◆ **Source passage**
◇ ◇ ◇ ◇

If the Supreme Court decides to side with Congress and the Executive, just like what happened in the Marcos burial decision, a case filed by the progressive might just turn a wrong/ reactionary application of the law legitimate and institutional. The system that is designed to prevent another Martial Law is being pushed to accept and justify creeping authoritarianism by the elements in society that is against Martial Law. A perversion in our flawed system. 

The Challenge in our Midst

Have we come to a point when even those who were once reform elements in the "truncated procedural democracy" have become integrated (accustomed, immersed, assimilated) in the system over time that they behave predictably in harmony with the system even when the system is already showing its decay, malfunctioning and total ineptitude?

I am not sure if the elite of this country, including the civil society and opposition elites, get it. This is going to be a long fight. There are no shortcuts, and progressives can no longer rely on media stunts.

◇ ◇ ◇ ◇

◆ **List of tasks**
(1) According to the Martial Law passage, how could a case filed by progressives end up legitimizing a wrong application of the law?
(2) Copy the stretch of the Martial Law passage from "The Challenge in" through "and total ineptitude?".
(3) Carry on the Martial Law passage from where it stops.

◇ ◇ ◇ ◇

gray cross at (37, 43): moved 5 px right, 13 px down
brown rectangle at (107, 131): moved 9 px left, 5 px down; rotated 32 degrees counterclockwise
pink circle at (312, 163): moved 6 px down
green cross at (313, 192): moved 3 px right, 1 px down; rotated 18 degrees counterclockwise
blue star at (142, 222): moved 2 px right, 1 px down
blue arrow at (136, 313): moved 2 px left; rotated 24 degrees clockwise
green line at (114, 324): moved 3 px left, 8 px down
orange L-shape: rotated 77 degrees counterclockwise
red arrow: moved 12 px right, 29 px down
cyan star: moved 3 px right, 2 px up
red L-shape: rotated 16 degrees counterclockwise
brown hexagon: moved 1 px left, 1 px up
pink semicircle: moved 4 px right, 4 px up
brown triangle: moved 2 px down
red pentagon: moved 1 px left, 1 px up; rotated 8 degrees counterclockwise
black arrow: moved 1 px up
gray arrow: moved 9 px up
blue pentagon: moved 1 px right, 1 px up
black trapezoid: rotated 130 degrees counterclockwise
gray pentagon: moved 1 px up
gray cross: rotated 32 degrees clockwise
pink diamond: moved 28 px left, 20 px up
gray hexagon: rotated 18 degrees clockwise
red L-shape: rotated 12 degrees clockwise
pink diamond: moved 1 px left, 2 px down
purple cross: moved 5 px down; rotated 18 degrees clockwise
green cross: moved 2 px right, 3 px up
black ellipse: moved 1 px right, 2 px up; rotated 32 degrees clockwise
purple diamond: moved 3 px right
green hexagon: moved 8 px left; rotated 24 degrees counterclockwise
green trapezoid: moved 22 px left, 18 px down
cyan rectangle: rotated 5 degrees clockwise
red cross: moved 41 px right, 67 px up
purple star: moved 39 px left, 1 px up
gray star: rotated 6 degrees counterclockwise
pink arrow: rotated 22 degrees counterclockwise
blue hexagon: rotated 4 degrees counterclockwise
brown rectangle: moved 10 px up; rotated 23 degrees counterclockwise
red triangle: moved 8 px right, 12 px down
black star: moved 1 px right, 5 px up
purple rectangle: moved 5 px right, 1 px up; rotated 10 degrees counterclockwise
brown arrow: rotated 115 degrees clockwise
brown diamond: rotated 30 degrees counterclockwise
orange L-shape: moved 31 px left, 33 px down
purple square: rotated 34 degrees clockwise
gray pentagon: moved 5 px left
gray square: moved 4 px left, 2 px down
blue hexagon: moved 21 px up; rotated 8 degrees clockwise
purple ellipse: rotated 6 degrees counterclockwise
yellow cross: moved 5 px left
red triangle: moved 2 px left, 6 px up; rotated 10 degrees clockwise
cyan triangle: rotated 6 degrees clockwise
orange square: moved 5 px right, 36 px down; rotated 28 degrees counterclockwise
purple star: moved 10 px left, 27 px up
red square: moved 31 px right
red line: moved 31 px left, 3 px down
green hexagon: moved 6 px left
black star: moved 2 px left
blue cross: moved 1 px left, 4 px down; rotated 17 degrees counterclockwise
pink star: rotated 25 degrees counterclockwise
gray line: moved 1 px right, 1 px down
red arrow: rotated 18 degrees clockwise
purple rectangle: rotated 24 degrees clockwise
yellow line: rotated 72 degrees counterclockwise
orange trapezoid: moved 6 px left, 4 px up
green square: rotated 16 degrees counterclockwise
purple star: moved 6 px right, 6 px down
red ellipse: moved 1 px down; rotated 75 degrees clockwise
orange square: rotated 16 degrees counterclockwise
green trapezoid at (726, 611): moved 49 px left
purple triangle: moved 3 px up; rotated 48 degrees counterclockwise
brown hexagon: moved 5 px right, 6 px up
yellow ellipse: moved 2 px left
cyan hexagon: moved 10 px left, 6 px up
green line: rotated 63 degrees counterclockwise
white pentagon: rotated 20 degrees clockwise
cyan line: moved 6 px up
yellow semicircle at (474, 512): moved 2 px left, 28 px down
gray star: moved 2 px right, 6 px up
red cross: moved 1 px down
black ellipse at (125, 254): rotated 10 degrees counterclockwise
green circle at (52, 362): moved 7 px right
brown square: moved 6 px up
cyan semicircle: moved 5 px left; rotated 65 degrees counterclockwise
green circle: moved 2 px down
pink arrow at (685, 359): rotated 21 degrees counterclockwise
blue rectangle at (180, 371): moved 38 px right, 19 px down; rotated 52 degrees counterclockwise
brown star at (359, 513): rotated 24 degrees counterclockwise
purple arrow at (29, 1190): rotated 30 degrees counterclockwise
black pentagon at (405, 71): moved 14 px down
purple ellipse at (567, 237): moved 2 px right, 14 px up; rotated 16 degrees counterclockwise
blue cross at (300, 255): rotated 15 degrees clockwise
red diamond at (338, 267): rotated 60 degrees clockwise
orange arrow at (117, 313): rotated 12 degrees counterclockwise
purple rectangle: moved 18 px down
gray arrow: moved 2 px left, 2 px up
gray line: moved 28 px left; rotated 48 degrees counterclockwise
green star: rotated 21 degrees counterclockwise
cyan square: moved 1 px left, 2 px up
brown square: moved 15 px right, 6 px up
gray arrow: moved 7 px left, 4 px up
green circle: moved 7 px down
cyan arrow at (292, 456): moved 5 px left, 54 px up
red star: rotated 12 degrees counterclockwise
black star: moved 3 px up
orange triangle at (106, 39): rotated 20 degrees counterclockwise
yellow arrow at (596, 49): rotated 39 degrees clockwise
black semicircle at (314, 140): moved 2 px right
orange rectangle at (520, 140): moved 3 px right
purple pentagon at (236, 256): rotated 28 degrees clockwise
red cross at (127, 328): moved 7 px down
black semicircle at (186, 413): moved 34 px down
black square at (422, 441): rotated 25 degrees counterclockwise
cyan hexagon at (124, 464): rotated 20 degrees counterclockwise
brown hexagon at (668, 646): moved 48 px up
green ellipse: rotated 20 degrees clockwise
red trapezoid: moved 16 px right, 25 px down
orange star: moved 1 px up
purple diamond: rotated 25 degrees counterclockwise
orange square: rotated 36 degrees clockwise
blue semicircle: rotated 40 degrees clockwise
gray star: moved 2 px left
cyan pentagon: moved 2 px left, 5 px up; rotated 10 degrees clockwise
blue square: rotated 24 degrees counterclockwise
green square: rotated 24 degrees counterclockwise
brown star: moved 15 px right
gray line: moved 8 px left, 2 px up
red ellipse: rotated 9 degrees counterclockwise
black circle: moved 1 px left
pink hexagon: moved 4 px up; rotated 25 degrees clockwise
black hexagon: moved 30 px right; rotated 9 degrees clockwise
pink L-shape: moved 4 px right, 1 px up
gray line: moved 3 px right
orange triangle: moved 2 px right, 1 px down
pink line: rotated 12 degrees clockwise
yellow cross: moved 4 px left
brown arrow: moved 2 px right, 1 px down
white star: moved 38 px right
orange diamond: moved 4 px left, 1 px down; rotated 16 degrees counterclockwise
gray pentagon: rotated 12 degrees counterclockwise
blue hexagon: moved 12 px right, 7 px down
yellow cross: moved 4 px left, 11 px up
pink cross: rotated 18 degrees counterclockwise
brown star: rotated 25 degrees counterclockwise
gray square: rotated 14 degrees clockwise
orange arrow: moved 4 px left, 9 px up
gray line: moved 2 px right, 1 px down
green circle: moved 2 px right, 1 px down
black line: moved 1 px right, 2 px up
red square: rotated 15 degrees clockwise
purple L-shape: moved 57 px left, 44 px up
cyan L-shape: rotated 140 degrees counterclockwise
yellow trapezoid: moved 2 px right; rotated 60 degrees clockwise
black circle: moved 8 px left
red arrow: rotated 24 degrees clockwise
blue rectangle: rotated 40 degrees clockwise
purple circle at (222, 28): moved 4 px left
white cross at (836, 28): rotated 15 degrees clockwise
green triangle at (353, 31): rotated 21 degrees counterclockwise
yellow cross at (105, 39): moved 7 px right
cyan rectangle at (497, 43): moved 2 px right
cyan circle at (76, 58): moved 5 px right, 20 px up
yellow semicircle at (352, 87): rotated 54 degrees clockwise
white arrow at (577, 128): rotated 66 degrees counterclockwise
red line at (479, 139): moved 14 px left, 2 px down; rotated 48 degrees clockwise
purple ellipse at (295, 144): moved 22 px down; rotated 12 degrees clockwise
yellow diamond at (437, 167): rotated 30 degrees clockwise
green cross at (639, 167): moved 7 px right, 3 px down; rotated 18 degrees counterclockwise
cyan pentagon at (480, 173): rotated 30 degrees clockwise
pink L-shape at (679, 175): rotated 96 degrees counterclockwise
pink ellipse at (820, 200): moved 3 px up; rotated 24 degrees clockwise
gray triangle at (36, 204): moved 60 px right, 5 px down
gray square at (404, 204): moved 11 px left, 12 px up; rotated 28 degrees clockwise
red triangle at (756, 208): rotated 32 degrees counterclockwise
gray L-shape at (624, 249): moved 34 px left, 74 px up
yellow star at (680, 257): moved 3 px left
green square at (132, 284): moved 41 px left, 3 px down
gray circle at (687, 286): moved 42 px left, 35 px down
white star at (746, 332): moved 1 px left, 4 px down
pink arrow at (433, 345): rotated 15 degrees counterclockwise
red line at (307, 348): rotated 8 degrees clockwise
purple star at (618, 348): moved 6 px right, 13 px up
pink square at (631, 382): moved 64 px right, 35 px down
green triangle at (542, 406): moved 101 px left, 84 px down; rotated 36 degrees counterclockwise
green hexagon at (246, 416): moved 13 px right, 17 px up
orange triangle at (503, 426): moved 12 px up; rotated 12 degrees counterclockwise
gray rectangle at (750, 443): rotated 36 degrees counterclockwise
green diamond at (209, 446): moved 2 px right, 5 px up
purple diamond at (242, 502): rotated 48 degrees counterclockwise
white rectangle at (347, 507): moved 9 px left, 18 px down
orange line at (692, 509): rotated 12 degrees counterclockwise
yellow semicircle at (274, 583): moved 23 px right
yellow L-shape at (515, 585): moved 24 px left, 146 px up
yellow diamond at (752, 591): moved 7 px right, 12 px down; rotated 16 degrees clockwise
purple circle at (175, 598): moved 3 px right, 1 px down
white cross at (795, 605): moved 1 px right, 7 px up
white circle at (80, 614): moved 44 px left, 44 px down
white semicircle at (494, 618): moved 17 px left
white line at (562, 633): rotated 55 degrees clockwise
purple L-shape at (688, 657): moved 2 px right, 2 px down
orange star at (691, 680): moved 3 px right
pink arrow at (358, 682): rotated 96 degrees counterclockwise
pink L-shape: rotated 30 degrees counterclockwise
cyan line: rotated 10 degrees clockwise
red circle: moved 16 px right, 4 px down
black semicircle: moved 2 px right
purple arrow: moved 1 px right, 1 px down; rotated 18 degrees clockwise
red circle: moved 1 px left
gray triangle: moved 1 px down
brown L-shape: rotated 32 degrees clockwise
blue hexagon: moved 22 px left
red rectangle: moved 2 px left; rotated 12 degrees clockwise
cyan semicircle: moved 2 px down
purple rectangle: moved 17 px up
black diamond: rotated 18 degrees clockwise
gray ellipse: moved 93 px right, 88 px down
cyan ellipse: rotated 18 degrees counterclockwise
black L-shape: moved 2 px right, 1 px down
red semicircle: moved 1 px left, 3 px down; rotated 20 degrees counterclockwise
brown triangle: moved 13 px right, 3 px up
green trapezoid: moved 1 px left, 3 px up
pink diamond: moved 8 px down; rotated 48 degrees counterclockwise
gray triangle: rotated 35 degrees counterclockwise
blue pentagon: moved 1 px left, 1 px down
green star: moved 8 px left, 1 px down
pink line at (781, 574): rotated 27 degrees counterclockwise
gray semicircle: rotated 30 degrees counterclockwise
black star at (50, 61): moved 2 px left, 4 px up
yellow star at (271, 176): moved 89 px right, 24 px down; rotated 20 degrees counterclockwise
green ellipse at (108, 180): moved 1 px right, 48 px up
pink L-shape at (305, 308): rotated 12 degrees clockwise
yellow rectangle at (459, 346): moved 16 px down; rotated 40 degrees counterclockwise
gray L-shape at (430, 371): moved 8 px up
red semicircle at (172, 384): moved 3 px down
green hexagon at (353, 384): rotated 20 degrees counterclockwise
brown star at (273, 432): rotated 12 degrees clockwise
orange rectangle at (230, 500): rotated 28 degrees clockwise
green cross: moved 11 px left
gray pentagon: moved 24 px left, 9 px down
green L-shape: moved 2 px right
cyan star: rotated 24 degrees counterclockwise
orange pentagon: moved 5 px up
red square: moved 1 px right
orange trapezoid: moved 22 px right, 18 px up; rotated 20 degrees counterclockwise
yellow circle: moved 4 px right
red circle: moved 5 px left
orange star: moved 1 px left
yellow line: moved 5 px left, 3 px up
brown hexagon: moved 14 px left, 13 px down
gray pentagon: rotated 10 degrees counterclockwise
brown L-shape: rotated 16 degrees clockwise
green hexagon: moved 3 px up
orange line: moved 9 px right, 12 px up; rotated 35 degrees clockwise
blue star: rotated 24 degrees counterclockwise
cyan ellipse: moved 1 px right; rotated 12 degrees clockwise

◇ ◇ ◇ ◇

◆ **Task results**
(1) If the Supreme Court sides with Congress and the Executive, as it did in the Marcos burial decision, its ruling on the progressives' case could make a wrong or reactionary application of the law legitimate and institutional.

(2)
The Challenge in our Midst

Have we come to a point when even those who were once reform elements in the "truncated procedural democracy" have become integrated (accustomed, immersed, assimilated) in the system over time that they behave predictably in harmony with the system even when the system is already showing its decay, malfunctioning and total ineptitude?

(3)
To get this right, progressives cannot rely heavily on institutions, on legalities, on laws, on media projections, on top-down processes wielded by a few. They need to go down to the people. They need to make the change that they demand rooted in citizens' everyday politics and owned by ordinary people. 

Take for instance this case: if progressive want Congress to move to check the Executive's declaration of Martial Law, the way to go is to mobilize people to pressure their legislators. Long shot. Lots of work. Lots of problems. But that's a way, if not the only way, that provides sustainable solution to the deeply-rooted problems we are currently facing.